На жалобу Мэри Остин о том, что самые удачные ее вещи остаются непонятыми, он устало отвечает: «Лучшее, что было создано моим умом и сердцем, фактически прошло незамеченным для мирового читателя, и это меня не тревожит. Я иду дальше, я доволен и тем, что читатель восторгается в моих произведениях грубой, полнокровной силой и тому подобной ерундой, совершенно не характерной для моей работы. Ты обречен на одиночество – значит, стой один! Насколько помнится, во все времена уделом пророков и ясновидцев было одиночество – не считая, правда, тех случаев, когда их сжигали на кострах или забрасывали камнями».
Он скрылся в стенах кабинета, подобно тому как медведь уползает в берлогу зализывать раны. Он получал сердитые, огорченные, разочарованные письма его почитателей и последователей: люди бросали в огонь номера журнала, в которых появилась «Маленькая хозяйка большого дома». «Вернитесь на землю», – взывали они. Болезненно задетый, он в бешенстве отбивался: «Позвольте мне Вам заявить раз и навсегда, что я чертовски горжусь «Маленькой хозяйкой».
Но было еще кое‑что, о чем не ведала ни одна живая душа, кроме Элизы: его мучил страх, что он сойдет с ума. Мозг его был слишком истощен, чтобы работать; а между тем Джек был вынужден писать каждый день. Когда‑нибудь, под тяжким и неустранимым гнетом мозг не выдержит – вот чего он боялся. И потом мать – он был убежден, что она не совсем нормальна. Это еще больше пугало его. Он снова и снова молил Элизу: «Если я потеряю рассудок, обещай, что ты не отправишь меня в больницу. Обещай!»
Элизе ничем не удавалось унять его страх. Каждый раз она заверяла его торжественной клятвой, что никогда не расстанется с ним, не отправит в больницу, будет сама заботиться о нем.
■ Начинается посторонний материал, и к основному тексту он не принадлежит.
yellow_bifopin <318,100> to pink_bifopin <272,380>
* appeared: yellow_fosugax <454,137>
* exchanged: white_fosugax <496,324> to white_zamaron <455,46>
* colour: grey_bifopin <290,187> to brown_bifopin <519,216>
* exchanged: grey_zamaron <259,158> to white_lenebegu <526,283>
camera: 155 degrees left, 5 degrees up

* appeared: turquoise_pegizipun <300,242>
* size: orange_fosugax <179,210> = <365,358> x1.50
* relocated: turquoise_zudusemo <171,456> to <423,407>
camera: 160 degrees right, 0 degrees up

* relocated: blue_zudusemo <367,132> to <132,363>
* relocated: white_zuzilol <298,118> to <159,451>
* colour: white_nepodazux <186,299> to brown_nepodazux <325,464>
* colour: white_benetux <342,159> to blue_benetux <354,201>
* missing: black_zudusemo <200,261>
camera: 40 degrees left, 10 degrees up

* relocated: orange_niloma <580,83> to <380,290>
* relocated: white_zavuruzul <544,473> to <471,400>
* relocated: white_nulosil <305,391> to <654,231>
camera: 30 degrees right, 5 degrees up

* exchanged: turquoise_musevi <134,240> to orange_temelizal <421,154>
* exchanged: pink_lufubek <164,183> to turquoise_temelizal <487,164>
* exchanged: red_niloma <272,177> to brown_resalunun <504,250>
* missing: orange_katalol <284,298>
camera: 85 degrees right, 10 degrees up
Джек еще цеплялся за последнюю надежду: найти и полюбить настоящую, зрелую женщину, которая тоже полюбит его. И не только полюбит, но подарит сына. Зная, что Чармиан никогда не даст ему этого сына, которого он всю жизнь так страстно желал, он горевал, что умрет, не дождавшись ребенка, – он, создавший десятки людей на страницах своих многочисленных книг. Он поклялся, что «у него все равно будет сын, так или иначе. Он найдет женщину, которая даст ему сына, и привезет ее с собой на ранчо». Он нашел ее, эту женщину, горячо полюбил се, и она отплатила ему такой же любовью– доказательств сколько угодно. Но Джек остался с Чармиан – не смог заставить себя причинить ей горе: по‑прежнему был с ней ласков, как с ребенком, по‑прежнему дарил ей свои книги с пылкими посвящениями. Не один год оставалась она его верным товарищем, и он был благодарен ей за это.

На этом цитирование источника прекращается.